Eu sou nativo. Nativo da terra, eu pertenço a ela, mas ela não me pertence.
Mas parece que há na terra extra terrestres. Pior, eles é que ditam as
regras. Eles lidam com o planeta como se fossem forasteiros colhendo
souvenirs e consumindo tudo, para um dia voltarem para algum lugar fora
da Terra, no espaço.
O que fizeram os europeus nas Américas, na África? Mataram, saquearam,
consumiram o que lhes era do agrado e foram embora. Lógico, eles não
eram desses lugares, eles iriam voltar pra casa. Não digo isso para
julgar os europeus. Falo isso para que entendam a lógica do raciocínio.
Quem não é do lugar destrói sem se importar.
Enquanto os povos nativos acreditam que Deus é o sol, a chuva, os ventos, os rios, o mar, coisas terrenas e mais, que não existe só um Deus, os
extra-terrestres acreditam num Deus único, totalitário e que vive no céu, ou seja, um extra-terrestre.

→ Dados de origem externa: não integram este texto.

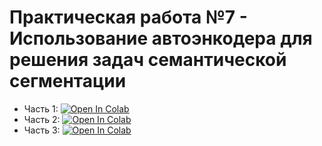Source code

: # Практическая работа №7 -  Использование автоэнкодера для решения задач семантической сегментации
- Часть 1: [![Open In Colab](https://colab.research.google.com/assets/colab-badge.svg)](https://githubtocolab.com/Flexlug/DeepLearning/blob/main/Homework7/Homework7Part1.ipynb)
- Часть 2: [![Open In Colab](https://colab.research.google.com/assets/colab-badge.svg)](https://githubtocolab.com/Flexlug/DeepLearning/blob/main/Homework7/Homework7Part2.ipynb)
- Часть 3: [![Open In Colab](https://colab.research.google.com/assets/colab-badge.svg)](https://githubtocolab.com/Flexlug/DeepLearning/blob/main/Homework7/Homework7Part3.ipynb)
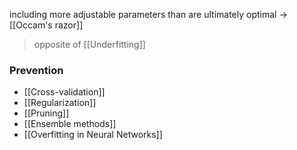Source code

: 
including more adjustable parameters than are ultimately optimal -> [[Occam's razor]]

> opposite of [[Underfitting]]

### Prevention
- [[Cross-validation]]
- [[Regularization]]
- [[Pruning]]
- [[Ensemble methods]]
- [[Overfitting in Neural Networks]]

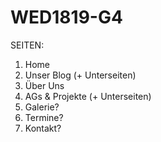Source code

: # WED1819-G4
SEITEN:
1. Home
2. Unser Blog (+ Unterseiten)
3. Über Uns
4. AGs & Projekte (+ Unterseiten)
5. Galerie?
6. Termine?
7. Kontakt?
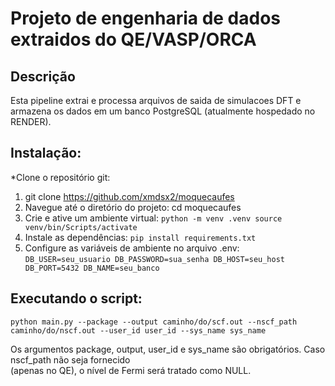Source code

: # Projeto de engenharia de dados extraidos do QE/VASP/ORCA

## Descrição
Esta pipeline extrai e processa arquivos de saida de simulacoes DFT e armazena os dados em um banco PostgreSQL (atualmente hospedado no RENDER).

## Instalação:

*Clone o repositório git:
1. git clone https://github.com/xmdsx2/moquecaufes
2. Navegue até o diretório do projeto:
cd moquecaufes
3. Crie e ative um ambiente virtual:
``python -m venv .venv
source venv/bin/Scripts/activate``
4. Instale as dependências:
``pip install requirements.txt``
5. Configure as variáveis de ambiente no arquivo .env:
``DB_USER=seu_usuario
DB_PASSWORD=sua_senha
DB_HOST=seu_host
DB_PORT=5432
DB_NAME=seu_banco``
## Executando o script:

``python main.py --package --output caminho/do/scf.out --nscf_path caminho/do/nscf.out --user_id user_id --sys_name sys_name``

Os argumentos package, output, user_id e sys_name são obrigatórios. Caso nscf_path não seja fornecido  
(apenas no QE), o nível de Fermi será tratado como NULL.

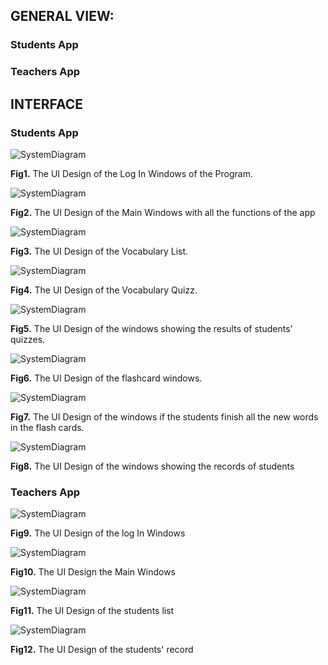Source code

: 
## GENERAL VIEW:

### Students App


### Teachers App



## INTERFACE

### Students App

![SystemDiagram](LogIn.jpg)

  **Fig1.** The UI Design of the Log In Windows of the Program.
  
![SystemDiagram](MainWins.jpg)

  **Fig2.** The UI Design of the Main Windows with all the functions of the app

![SystemDiagram](VocabList.jpg)

  **Fig3.** The UI Design of the Vocabulary List.
  

![SystemDiagram](VocabQuizz.jpg)

  **Fig4.** The UI Design of the Vocabulary Quizz.


![SystemDiagram](finishQuizz.jpg)

  **Fig5.** The UI Design of the windows showing the results of students' quizzes.

![SystemDiagram](Flashcard.jpg)

  **Fig6.** The UI Design of the flashcard windows.

![SystemDiagram](finishFlash.jpg)

  **Fig7.** The UI Design of the windows if the students finish all the new words in the flash cards.
 
 ![SystemDiagram](History.jpg)

  **Fig8.** The UI Design of the windows showing the records of students


### Teachers App
  
 ![SystemDiagram](LogIn.jpg)

  **Fig9.** The UI Design of the log In Windows
 
 ![SystemDiagram](TMainWins.jpg)

 **Fig10.** The UI Design the Main Windows
 
  ![SystemDiagram](TStudentsList.jpg)

  **Fig11.** The UI Design of the students list
 
   ![SystemDiagram](THistory.jpg)

  **Fig12.** The UI Design of the students' record
 
 
  
 
 
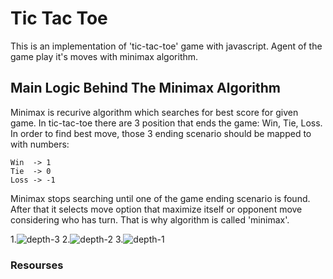 # Tic Tac Toe 
This is an implementation of 'tic-tac-toe' game with javascript.
Agent of the game play it's moves with minimax algorithm.

## Main Logic Behind The Minimax Algorithm

Minimax is recurive algorithm which searches for best score for given game. In tic-tac-toe there are 3 position that ends the game: Win, Tie, Loss.
In order to find best move, those 3 ending scenario should be mapped to with numbers:
  
    Win  -> 1
    Tie  -> 0
    Loss -> -1

Minimax stops searching until one of the game ending scenario is found. After that it selects move option that maximize itself or opponent move considering who has turn. That is why algorithm is called 'minimax'.
  

1.![depth-3](https://user-images.githubusercontent.com/56651041/131475596-69f28772-a661-4957-b819-485040d743a5.png)
2.![depth-2 ](https://user-images.githubusercontent.com/56651041/131475602-f5aa726e-de5a-41cc-8363-8239595b7248.png)
3.![depth-1](https://user-images.githubusercontent.com/56651041/131475601-04c05035-861f-4649-b8fd-d988aafa83a7.png)



### Resourses

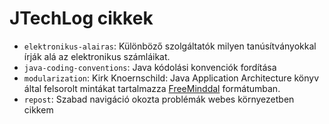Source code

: JTechLog cikkek
===============

- `elektronikus-alairas`: Különböző szolgáltatók milyen tanúsítványokkal írják alá az elektronikus számláikat.
- `java-coding-conventions`: Java kódolási konvenciók fordítása
- `modularization`: Kirk Knoernschild: Java Application Architecture könyv által felsorolt mintákat tartalmazza [FreeMinddal](http://freemind.sourceforge.net)
  formátumban.
- `repost`: Szabad navigáció okozta problémák webes környezetben cikkem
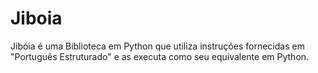 # Jiboia
Jibóia é uma Biblioteca em Python que utiliza instruções fornecidas em "Português Estruturado" e as executa como seu equivalente em Python.
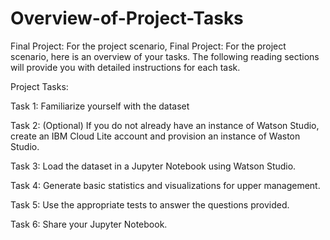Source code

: # Overview-of-Project-Tasks
Final Project: For the project scenario, 
Final Project: For the project scenario, here is an overview of your tasks. The following reading sections will provide you with detailed instructions for each task.

Project Tasks:

Task 1: Familiarize yourself with the dataset

Task 2: (Optional) If you do not already have an instance of Watson Studio, create an IBM Cloud Lite account and provision an instance of Waston Studio.

Task 3: Load the dataset in a Jupyter Notebook using Watson Studio.

Task 4: Generate basic statistics and visualizations for upper management.

Task 5: Use the appropriate tests to answer the questions provided.

Task 6: Share your Jupyter Notebook.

Criam,inventam todo tipo de soluções para que “o homem viva melhor”, mas para eles o homem, ou mais precisamente, a vida não tem valor. Antonin Artaud dizia a respeito deles, “são a cultura da morte”, para eles as coisas mortas é que têm valor. Porque o homem vivo lhes interessaria? Não interessa. O petróleo, a coisa mais morta que existe na terra é seu maná, é sua pedra de toque. Por ele justificam matanças, por ele escravizam e humilham a vida.
Chegou a hora dos terráqueos acordarem e a fabulosa revolução começar.Chegou a hora de dizer não às coisas mortas. Chegou a hora de cultuarmos a
vida e fazer como os povos nativos. Chegou a hora de cultuarmos a terra.
Vamos criar e inventar soluções para melhorar a vida na terra. Não a vida do homem, a vida.
Muito mais pode ser dito, mas este é apenas um manifesto, um grito de um terráqueo, pois eu sou terráqueo.